EXCERPT TO READ:

|---|

Additional Information and Where to Find It
In connection with the proposed business combination between Praxair, Inc. (“Praxair”) and Linde AG (“Linde”), Zamalight plc (“New Holdco”) is expected to file a Registration Statement on Form S-4 with the U.S. Securities and Exchange Commission (“SEC”) that will include (1) a proxy statement of Praxair that will also constitute a prospectus for New Holdco and (2) an offering prospectus of New Holdco to be used in connection with New Holdco’s offer to acquire Linde shares held by U.S. holders. When available, Praxair will mail the proxy statement/prospectus to its stockholders in connection with the vote to approve the merger of Praxair and an indirect wholly-owned subsidiary of New Holdco, and New Holdco will distribute the offering prospectus to Linde shareholders in the United States in connection with New Holdco’s offer to acquire all of the outstanding shares of Linde. New Holdco is also expected to file an offer document with the German Federal Financial Supervisory Authority (Bundesanstalt fuer Finanzdienstleistungsaufsicht) (“BaFin”). The consummation of the proposed business combination is subject to regulatory approvals and other customary closing conditions.
INVESTORS AND SECURITY HOLDERS ARE URGED TO READ THE PROXY STATEMENT/PROSPECTUS AND THE OFFER DOCUMENT REGARDING THE PROPOSED BUSINESS COMBINATION TRANSACTION AND PROPOSED OFFER WHEN THEY BECOME AVAILABLE BECAUSE THEY WILL CONTAIN IMPORTANT INFORMATION.
You may obtain a free copy of the proxy statement/prospectus (when it becomes available) and other related documents filed by Praxair, Linde and New Holdco with the SEC on the SEC’s Web site at www.sec.gov. The proxy statement/prospectus (when it becomes available) and other documents relating thereto may also be obtained for free by accessing Praxair’s Web site at www.praxair.com. Following approval of its publication by BaFin, the offer document will be made available at BaFin’s Web site at www.bafin.de. The offer document (when it becomes available) and other documents relating thereto may also be obtained for free by accessing New Holdco’s Web site at www.lindepraxairmerger.com.

|---|

MATERIAL PROVIDED:
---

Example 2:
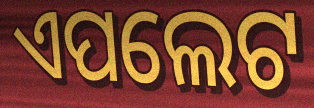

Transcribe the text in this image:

ଏପଲେଟ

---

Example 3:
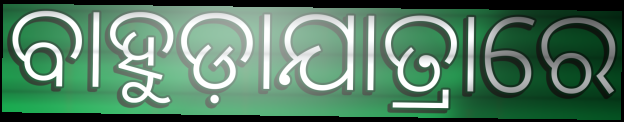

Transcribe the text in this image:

ବାହୁଡ଼ାଯାତ୍ରାରେ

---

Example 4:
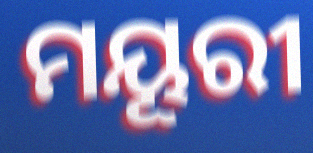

|---|

SET OF TASKS:
(a) From the notice on the Praxair–Linde business combination, list every web address given for obtaining documents.
(b) Return the passage of the Praxair–Linde notice from "INVESTORS AND SECURITY" up to and including "CONTAIN IMPORTANT INFORMATION.", copied exactly.

LIST OF SOLUTIONS:
(a)
www.sec.gov
www.praxair.com
www.bafin.de
www.lindepraxairmerger.com

(b)
INVESTORS AND SECURITY HOLDERS ARE URGED TO READ THE PROXY STATEMENT/PROSPECTUS AND THE OFFER DOCUMENT REGARDING THE PROPOSED BUSINESS COMBINATION TRANSACTION AND PROPOSED OFFER WHEN THEY BECOME AVAILABLE BECAUSE THEY WILL CONTAIN IMPORTANT INFORMATION.